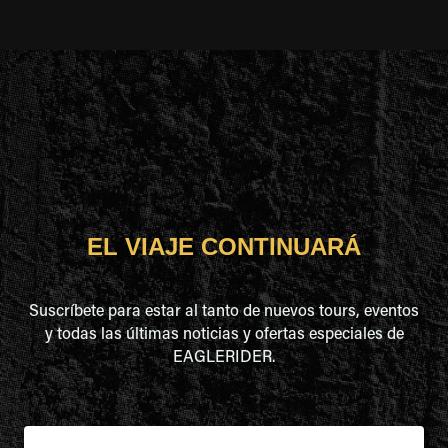
EL VIAJE CONTINUARÁ
Suscríbete para estar al tanto de nuevos tours, eventos
y todas las últimas noticias y ofertas especiales de
EAGLERIDER.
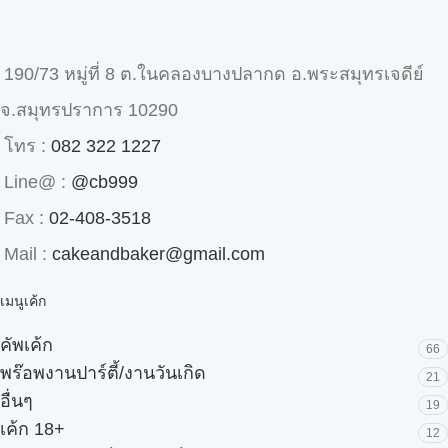
190/73 หมู่ที่ 8 ต.ในคลองบางปลากด อ.พระสมุทรเจดีย์
จ.สมุทรปราการ 10290
โทร :
082 322 1227
Line@ :
@cb999
Fax :
02-408-3518
Mail :
cakeandbaker@gmail.com
เมนูเค้ก
คัพเค้ก
66
พร๊อพงานปาร์ตี้/งานวันเกิด
21
อื่นๆ
19
เค้ก 18+
12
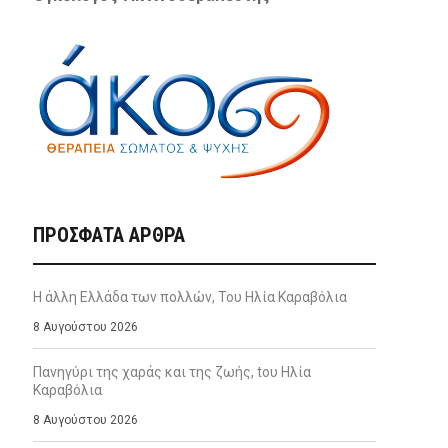
ΠΡΌΣΦΑΤΑ ΆΡΘΡΑ
Η άλλη Ελλάδα των πολλών, Του Ηλία Καραβόλια
8 Αυγούστου 2026
Πανηγύρι της χαράς και της ζωής, tου Ηλία
Καραβόλια
8 Αυγούστου 2026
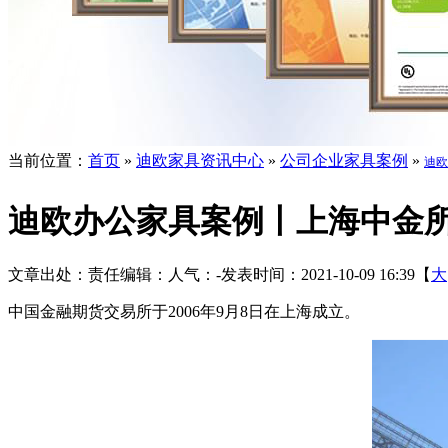
当前位置：
首页
»
迪欧家具资讯中心
»
公司企业家具案例
»
迪欧
迪欧办公家具案例丨上海中金
文章出处：
责任编辑：
人气：
-
发表时间：2021-10-09 16:39【
大
中国金融期货交易所于2006年9月8日在上海成立。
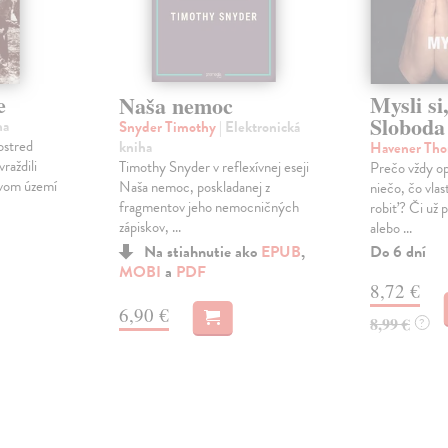
e
Mysli si
Naša nemoc
Sloboda
ha
Snyder Timothy
| Elektronická
ostred
kniha
Havener Tho
raždili
Timothy Snyder v reflexívnej eseji
Prečo vždy o
vavom území
Naša nemoc, poskladanej z
niečo, čo vla
fragmentov jeho nemocničných
robiť? Či už p
zápiskov, ...
alebo ...
Do 6 dní
Na stiahnutie ako
EPUB
,
MOBI
a
PDF
8,72 €
6,90 €
8,99 €
?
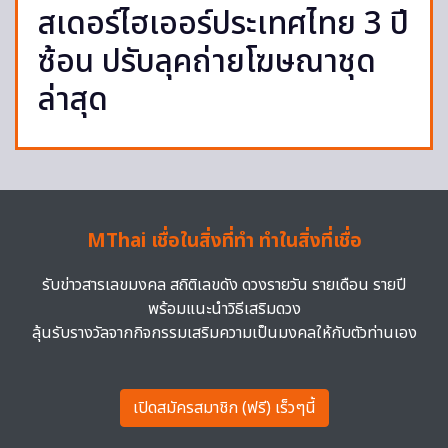
สเดอร์ไฮเออร์ประเทศไทย 3 ปี
ซ้อน ปรับลุคถ่ายโฆษณาชุด
ล่าสุด
MThai เชื่อในสิ่งที่ทำ ทำในสิ่งที่เชื่อ
รับข่าวสารเลขมงคล สถิติเลขดัง ดวงรายวัน รายเดือน รายปี
พร้อมแนะนำวิธีเสริมดวง
ลุ้นรับรางวัลจากกิจกรรมเสริมความเป็นมงคลให้กับตัวท่านเอง
เปิดสมัครสมาชิก (ฟรี) เร็วๆนี้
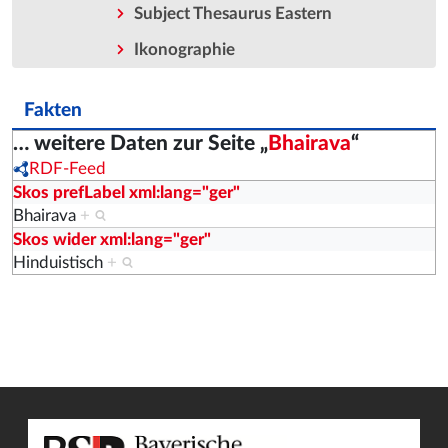
Subject Thesaurus Eastern
Ikonographie
Fakten
… weitere Daten zur Seite „
Bhairava
“
RDF-Feed
Skos prefLabel xml:lang="ger"
Bhairava
+
Skos wider xml:lang="ger"
Hinduistisch
+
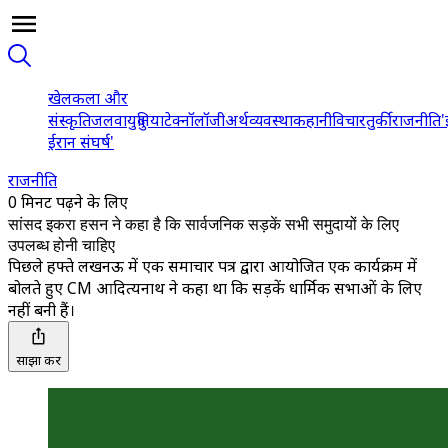
खेल
कला और
संस्कृति
जलवायु
दुनिया
टेक्नॉलॉजी
अर्थव्यवस्था
कहानी
विचार
तुर्की
राजनीति
'
ईरान संघर्ष'
राजनीति
0 मिनट पढ़ने के लिए
सांसद इकरा हसन ने कहा है कि सार्वजनिक सड़कें सभी समुदायों के लिए
उपलब्ध होनी चाहिए
पिछले हफ्ते लखनऊ में एक समाचार पत्र द्वारा आयोजित एक कार्यक्रम में
बोलते हुए CM आदित्यनाथ ने कहा था कि सड़कें धार्मिक सभाओं के लिए
नहीं बनी हैं।
साझा करें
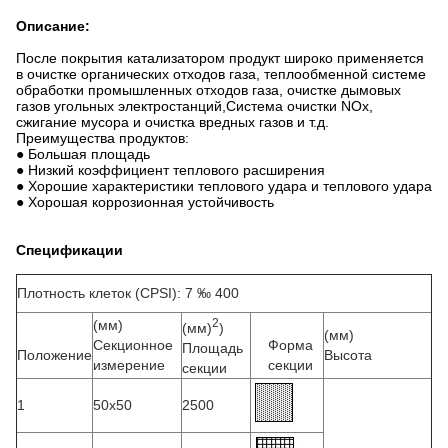
Описание:
После покрытия катализатором продукт широко применяется
в очистке органических отходов газа, теплообменной системе
обработки промышленных отходов газа, очистке дымовых
газов угольных электростанций,Система очистки NOx,
сжигание мусора и очистка вредных газов и т.д.
Преимущества продуктов:
● Большая площадь
● Низкий коэффициент теплового расширения
● Хорошие характеристики теплового удара и теплового удара
● Хорошая коррозионная устойчивость
Спецификации
Плотность клеток (CPSI): 7 ‰ 400
2
(мм)
(мм)
)
(мм)
Секционное
Форма
Площадь
Положение
Высота
измерение
секции
секции
1
50х50
2500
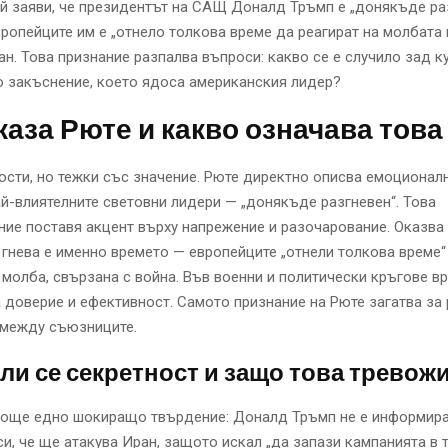
й заяви, че президентът на САЩ Доналд Тръмп е „донякъде раз
ропейците им е „отнело толкова време да реагират на молбата 
ан. Това признание разпалва въпроси: какво се е случило зад к
 закъснение, което ядоса американския лидер?
каза Рюте и какво означава това
ости, но тежки със значение. Рюте директно описва емоционал
ай-влиятелните световни лидери — „донякъде разгневен“. Това
ие поставя акцент върху напрежение и разочарование. Оказва 
 гнева е именно времето — европейците „отнели толкова време“
 молба, свързана с война. Във военни и политически кръгове в
а доверие и ефективност. Самото признание на Рюте загатва за
 между съюзниците.
ли се секретност и защо това тревож
 още едно шокиращо твърдение: Доналд Тръмп не е информир
и, че ще атакува Иран, защото искал „да запази кампанията в т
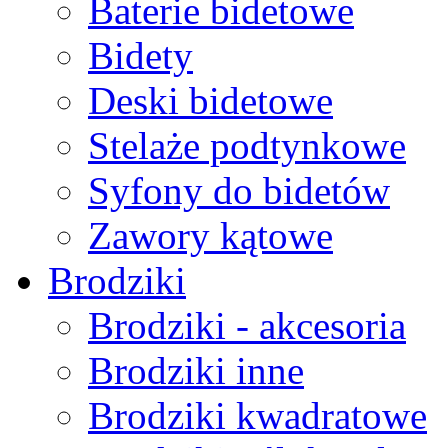
Baterie bidetowe
Bidety
Deski bidetowe
Stelaże podtynkowe
Syfony do bidetów
Zawory kątowe
Brodziki
Brodziki - akcesoria
Brodziki inne
Brodziki kwadratowe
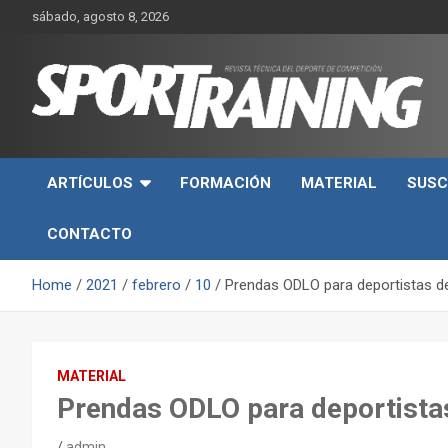
Skip
sábado, agosto 8, 2026
to
content
Sport Training es una web y revista especializada en deporte d
Revista técnica del
rendimiento, nutrición y entrenamiento.
ARTÍCULOS
FORMACIÓN
MATERIAL
SUSC
deporte Sport Training
CONTACTO
Home
2021
febrero
10
Prendas ODLO para deportistas de
MATERIAL
Prendas ODLO para deportistas
admin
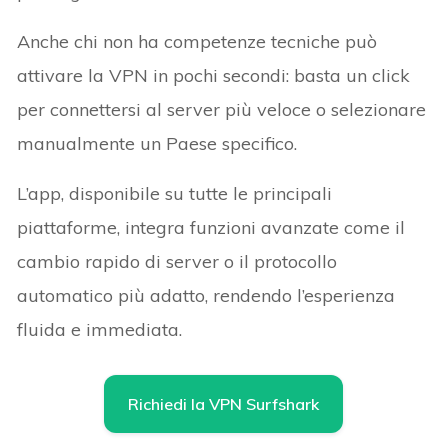
Anche chi non ha competenze tecniche può
attivare la VPN in pochi secondi: basta un click
per connettersi al server più veloce o selezionare
manualmente un Paese specifico.
L’app, disponibile su tutte le principali
piattaforme, integra funzioni avanzate come il
cambio rapido di server o il protocollo
automatico più adatto, rendendo l’esperienza
fluida e immediata.
Richiedi la VPN Surfshark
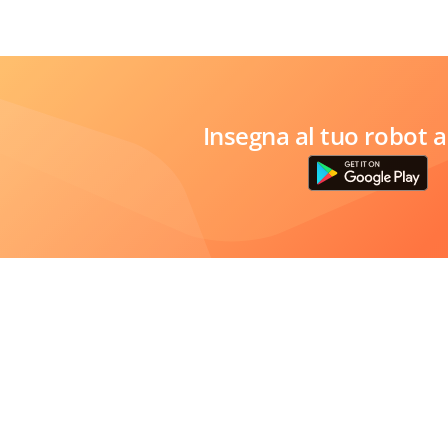
Insegna al tuo robot a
-*-*-
> _WHAT IS NEEDED_
Retype the lines above exactly, no pictures.

> _ANSWER BOX_
EL VIAJE CONTINUARÁ
Suscríbete para estar al tanto de nuevos tours, eventos
y todas las últimas noticias y ofertas especiales de
EAGLERIDER.
190/73 หมู่ที่ 8 ต.ในคลองบางปลากด อ.พระสมุทรเจดีย์
จ.สมุทรปราการ 10290
โทร :
082 322 1227
Line@ :
@cb999
Fax :
02-408-3518
Mail :
cakeandbaker@gmail.com
เมนูเค้ก
คัพเค้ก
66
พร๊อพงานปาร์ตี้/งานวันเกิด
21
อื่นๆ
19
เค้ก 18+
12
ΠΡΌΣΦΑΤΑ ΆΡΘΡΑ
Η άλλη Ελλάδα των πολλών, Του Ηλία Καραβόλια
8 Αυγούστου 2026
Πανηγύρι της χαράς και της ζωής, tου Ηλία
Καραβόλια
8 Αυγούστου 2026
当前位置：
首页
»
迪欧家具资讯中心
»
公司企业家具案例
»
迪欧
迪欧办公家具案例丨上海中金
文章出处：
责任编辑：
人气：
-
发表时间：2021-10-09 16:39【
大
中国金融期货交易所于2006年9月8日在上海成立。
e
Mysli si
Naša nemoc
Sloboda
ha
Snyder Timothy
| Elektronická
ostred
kniha
Havener Tho
raždili
Timothy Snyder v reflexívnej eseji
Prečo vždy o
vavom území
Naša nemoc, poskladanej z
niečo, čo vla
fragmentov jeho nemocničných
robiť? Či už p
zápiskov, ...
alebo ...
Do 6 dní
Na stiahnutie ako
EPUB
,
MOBI
a
PDF
8,72 €
6,90 €
8,99 €
?
สเดอร์ไฮเออร์ประเทศไทย 3 ปี
ซ้อน ปรับลุคถ่ายโฆษณาชุด
ล่าสุด
MThai เชื่อในสิ่งที่ทำ ทำในสิ่งที่เชื่อ
รับข่าวสารเลขมงคล สถิติเลขดัง ดวงรายวัน รายเดือน รายปี
พร้อมแนะนำวิธีเสริมดวง
ลุ้นรับรางวัลจากกิจกรรมเสริมความเป็นมงคลให้กับตัวท่านเอง
เปิดสมัครสมาชิก (ฟรี) เร็วๆนี้
Subject Thesaurus Eastern
Ikonographie
Fakten
… weitere Daten zur Seite „
Bhairava
“
RDF-Feed
Skos prefLabel xml:lang="ger"
Bhairava
+
Skos wider xml:lang="ger"
Hinduistisch
+
खेल
कला और
संस्कृति
जलवायु
दुनिया
टेक्नॉलॉजी
अर्थव्यवस्था
कहानी
विचार
तुर्की
राजनीति
'
ईरान संघर्ष'
राजनीति
0 मिनट पढ़ने के लिए
सांसद इकरा हसन ने कहा है कि सार्वजनिक सड़कें सभी समुदायों के लिए
उपलब्ध होनी चाहिए
पिछले हफ्ते लखनऊ में एक समाचार पत्र द्वारा आयोजित एक कार्यक्रम में
बोलते हुए CM आदित्यनाथ ने कहा था कि सड़कें धार्मिक सभाओं के लिए
नहीं बनी हैं।
साझा करें
Описание:
После покрытия катализатором продукт широко применяется
в очистке органических отходов газа, теплообменной системе
обработки промышленных отходов газа, очистке дымовых
газов угольных электростанций,Система очистки NOx,
сжигание мусора и очистка вредных газов и т.д.
Преимущества продуктов:
● Большая площадь
● Низкий коэффициент теплового расширения
● Хорошие характеристики теплового удара и теплового удара
● Хорошая коррозионная устойчивость
Спецификации
Плотность клеток (CPSI): 7 ‰ 400
2
(мм)
(мм)
)
(мм)
Секционное
Форма
Площадь
Положение
Высота
измерение
секции
секции
1
50х50
2500
й заяви, че президентът на САЩ Доналд Тръмп е „донякъде раз
ропейците им е „отнело толкова време да реагират на молбата 
ан. Това признание разпалва въпроси: какво се е случило зад к
 закъснение, което ядоса американския лидер?
каза Рюте и какво означава това
ости, но тежки със значение. Рюте директно описва емоционал
ай-влиятелните световни лидери — „донякъде разгневен“. Това
ие поставя акцент върху напрежение и разочарование. Оказва 
 гнева е именно времето — европейците „отнели толкова време“
 молба, свързана с война. Във военни и политически кръгове в
а доверие и ефективност. Самото признание на Рюте загатва за
 между съюзниците.
ли се секретност и защо това тревож
 още едно шокиращо твърдение: Доналд Тръмп не е информир
и, че ще атакува Иран, защото искал „да запази кампанията в т
Baterie bidetowe
Bidety
Deski bidetowe
Stelaże podtynkowe
Syfony do bidetów
Zawory kątowe
Brodziki
Brodziki - akcesoria
Brodziki inne
Brodziki kwadratowe
Skip
sábado, agosto 8, 2026
to
content
Sport Training es una web y revista especializada en deporte d
Revista técnica del
rendimiento, nutrición y entrenamiento.
ARTÍCULOS
FORMACIÓN
MATERIAL
SUSC
deporte Sport Training
CONTACTO
Home
2021
febrero
10
Prendas ODLO para deportistas de
MATERIAL
Prendas ODLO para deportistas
admin
Anche chi non ha competenze tecniche può
attivare la VPN in pochi secondi: basta un click
per connettersi al server più veloce o selezionare
manualmente un Paese specifico.
L’app, disponibile su tutte le principali
piattaforme, integra funzioni avanzate come il
cambio rapido di server o il protocollo
automatico più adatto, rendendo l’esperienza
fluida e immediata.
Richiedi la VPN Surfshark
Insegna al tuo robot a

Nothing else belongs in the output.